The pentagon was built, which was the largest building in the world at the time. There was such a large influx of cash into the ecosystem that the number of students attending postgraduate studies in physics skyrocketed.
David Bohm
Bohm had various contributions to physics and math, but his most famous contribution is the pilot-wave theory, also known as Bohemian Mechanics. This was the first example of the hidden variable theory. By introducing non locality, his theory solves the problems of wave-particle duality, wave function collapse and Schrodingers cat. In this theory, each particle “lives” on a pilot wave, which introduces deterministic behavior to Quantum Mechanics. I haven’t had time to delve into the details of how this really works…

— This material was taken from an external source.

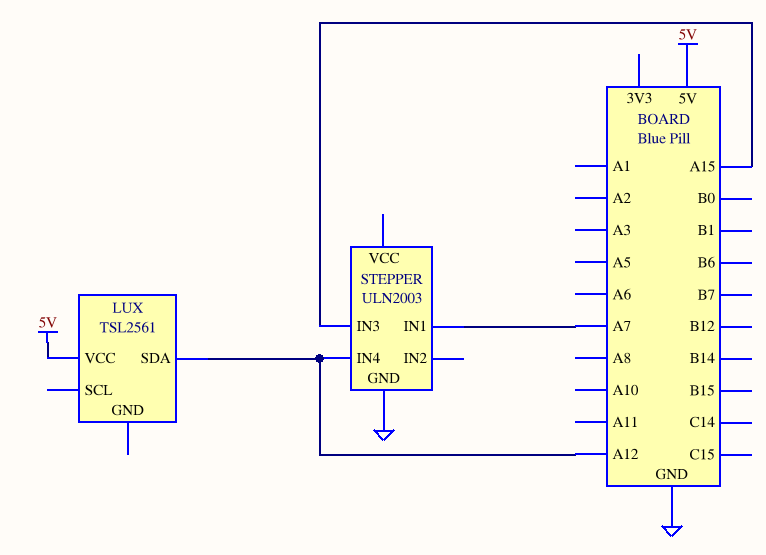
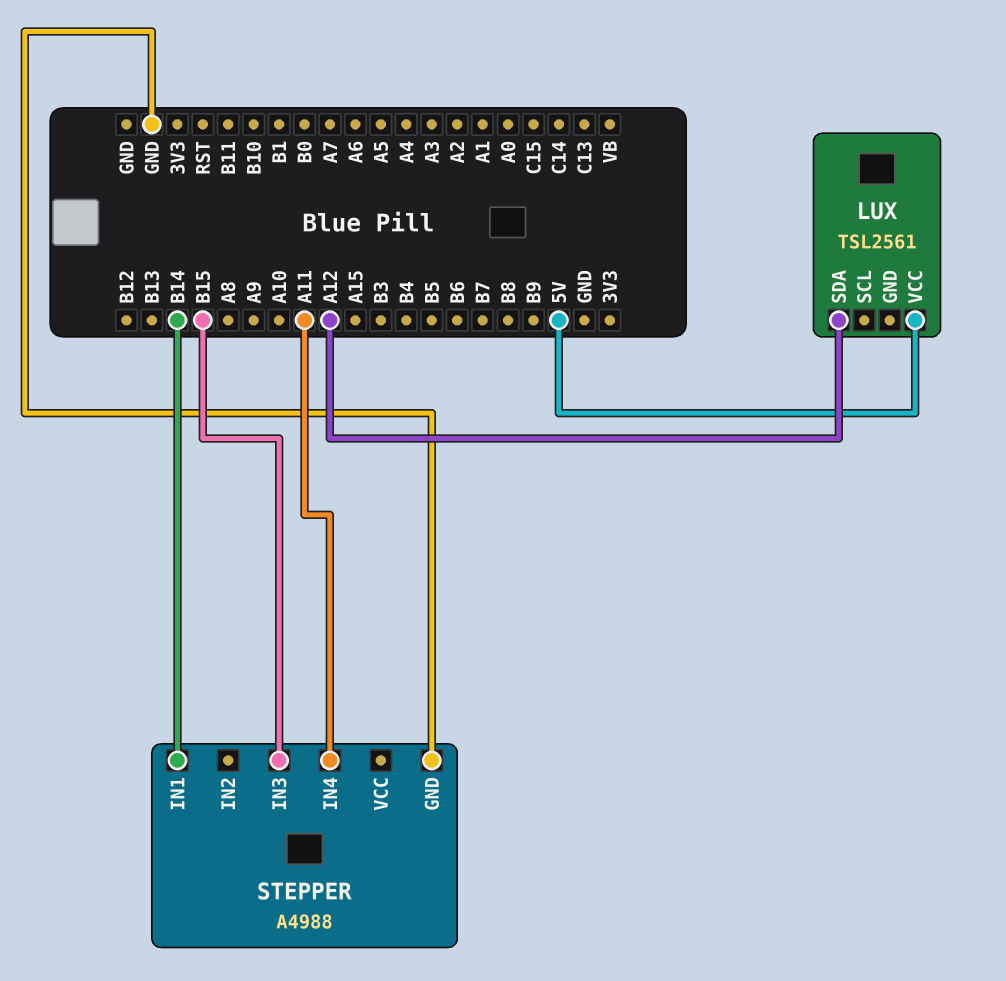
STEPPER: ULN2003 -> A4988
STEPPER pin IN1: A7 -> B14
STEPPER pin IN3: A15 -> B15
STEPPER pin IN4: A12 -> A11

Unfortunately, most of Bohm’s work was rejected throughout his life. He challenges the status quo, and paid the price… Due to his marxist involvements, he was exiled on several occasions. He lived in America, Brazil and Britain at various points through his life. This made it difficult from him to present and spread his work, which had already been shut down by most of the Copenhagen Interpretation supporters.
John Stewart Bell
Bell is famously known for iterating on the work of the famous EPR paper, as well as finding a mistake in one of Von Neumann’s proofs. Bell’s theorem proved the nonlocal nature of Quantum Physics, thereby proving the incompleteness of the Copenhagen Interpretation. This further supports the concept of “spooky action at a distance”.
Bell knew that his ideas were not widely accepted and he always looked out for other physicists. On several occasions, he would ask other physicist if they were tenured before they start researching his work so as not to risk tenure-ship in the future.
Hugh Everett
In 1957, Hugh Everett proposed an alternative to the Copenhagen interpretation through the many worlds interpretation. This idea has been adopted by many science fiction films and implies that there is an infinite number of Universes covering all possible outcomes. This solves the Schrödinger’s cat paradox by claiming that there is one Universe where the cat lives and another where the cat dies.
A couple decades after Everett published his work, DeWitt published his work on quantum decoherence. Rather than having wave functions collapse, the wave function of a particle “merges” with its outer world. This, in a way, supports the many worlds interpretation.
Everett’s work was met with a lot of skepticism, and he never went back into academia after finishing his PhD. Instead, he started a company that consulted for the US government relating to war strategies making him quite wealthy.